It was warm and sunny. I had to protest on the other side of Barrington Street, because I was with my children Sam and Will.
They sat in the grass and played with my smartphone as I held up my protest signs.
I was thinking about the anniversary of the US nuclear bombings of the Japanese cities Hiroshima and Nagasaki in August 1945. For five years from 2004-2008, I helped to organize Peace Day in early August in Halifax to raise awareness about the continued threat nuclear weapons.
The female Irving employee who had shared her tragic story of having a miscarriage and being off of work for many months because she was very sick drove past me and waved.
Then, a tall man in his 60s came up to me and asked, “Who are you with? What organization?”
“No organization. I’m doing this on my own,” I replied.
“Really?” he said.
“Yes. I am just a concerned citizen. A mother,” and pointed to my kids.
“What are you protesting exactly?” he asked.
I told him about the federal government’s plan to spend $25 billion to build new warships for the Canadian navy.
“Why? Canada doesn’t have any enemies.” he said. He explained that he is American and captains a small commercial ship that makes a regular run to the Port of Halifax.
I told him how it will be American weapons manufacturers that will gain the most from this (war)shipbuilding contract.
“Yes, billions are made off of war,” he agreed.
I nodded, “War is a racket.” I asked him if he had ever heard of General Smedley Butler, the most well decorated American general in history. General Butler wrote an important book called “War is a Racket” in 1935. The book was so popular that Butler toured the US with it and it was re-printed in Readers Digest that year.
He said he had never heard of that book. He got out his pen and small notebook and jotted down the name.
I asked him if he’d ever read “A People’s History of the United States” by Howard Zinn. “It’s the most important book to read for Americans,” I explained.
We talked about the United States’ government and US foreign policy. We also discussed what is going on in the US now – the foreclosures, bankruptcies, unemployment and poverty.
“What’s your name?” he asked me.
“Tamara,” I replied, “What’s yours?”
“John Reynolds,” he said, “Nice to meet you. What’s that name of the other book?”
I said to him that I would love for him to email me after he read “War is a Racket” or “A People’s History”. He smiled and said he would.
“Where’s a good place to sit and have a coffee?” he asked.
“Just up the hill is the Hydrostone with a little park, shops and cafes. Just what you are looking for,” I answered.

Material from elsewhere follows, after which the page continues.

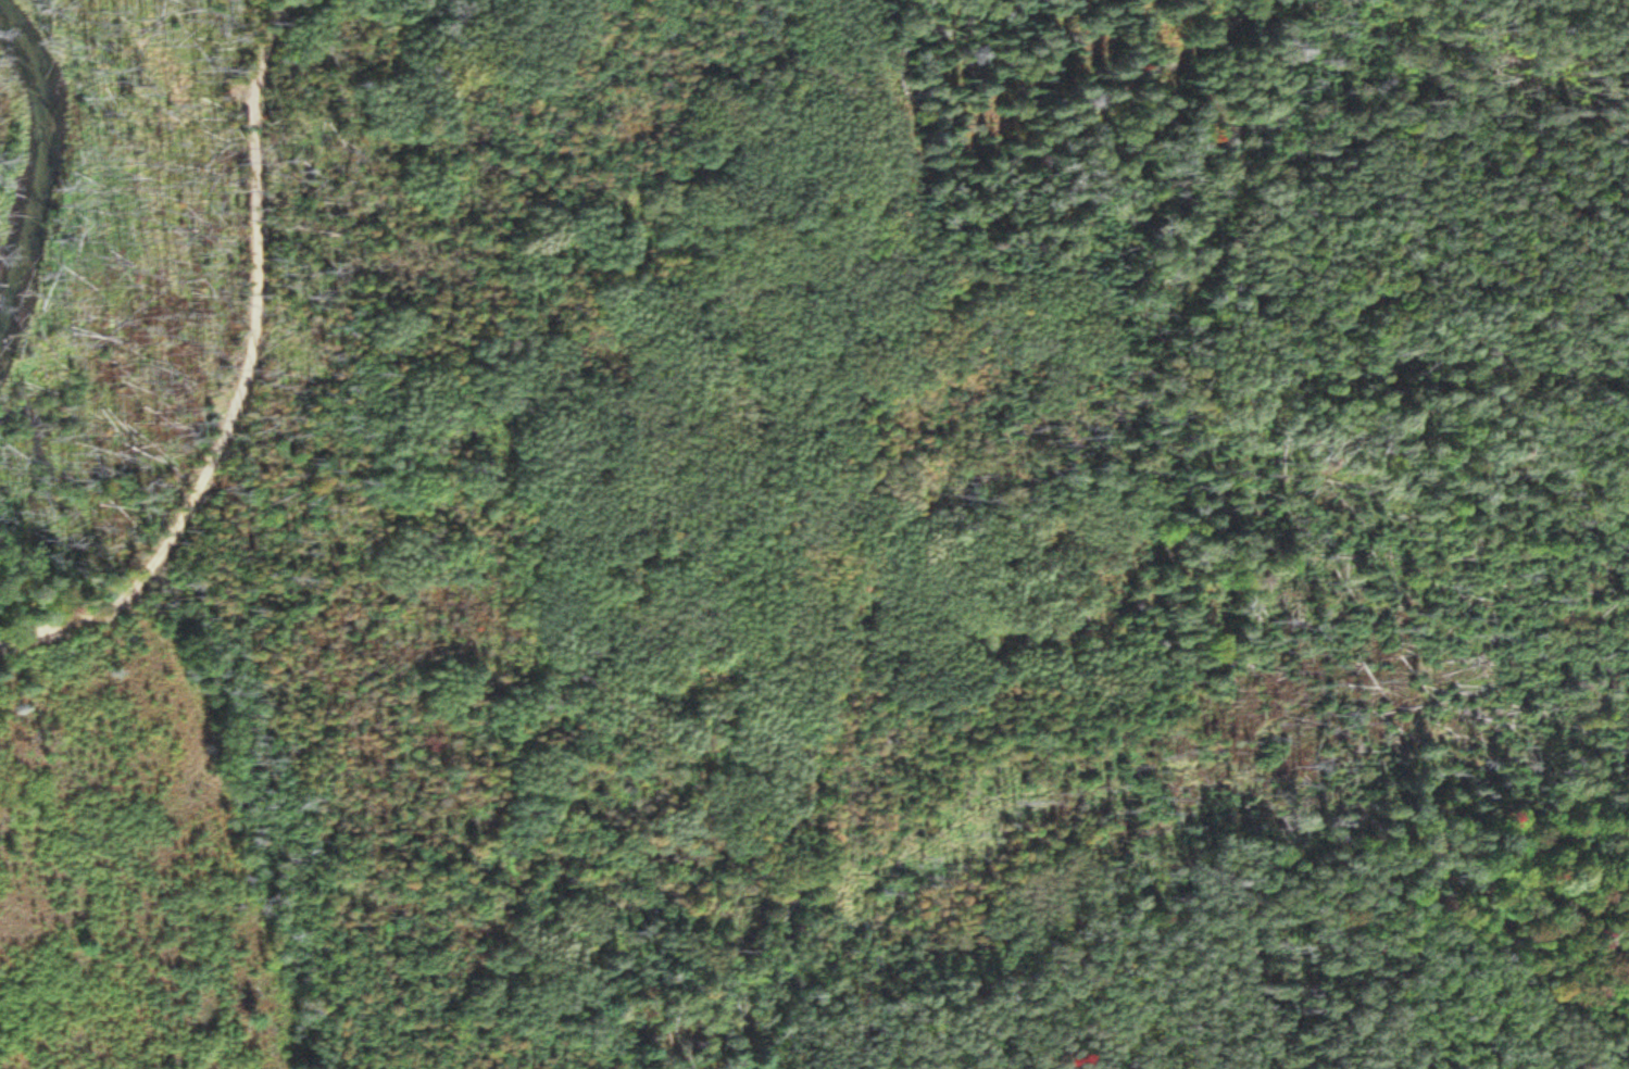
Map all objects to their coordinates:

“I enjoyed talking to you,” he said and walked away.
It was hard to count the number of supporters and opponents because of talking with John and watching my kids.
1 head shake and 1 wave in support and 1 finger in opposition.
Dedication – This August marks the 68th anniversary of US nuclear bombings of the Japanese cities Hiroshima and Nagasaki. My post is dedicated to the Japanese survivors, the hibakusha, their dedicatoin to rid the world of these weapons of mass destruction. I also dedicate this post to the many organizations around the world who are working toward the abolition of nuclear weapons including Mayors for Peace, Global Zero, and Physicians for Global Survival Canada.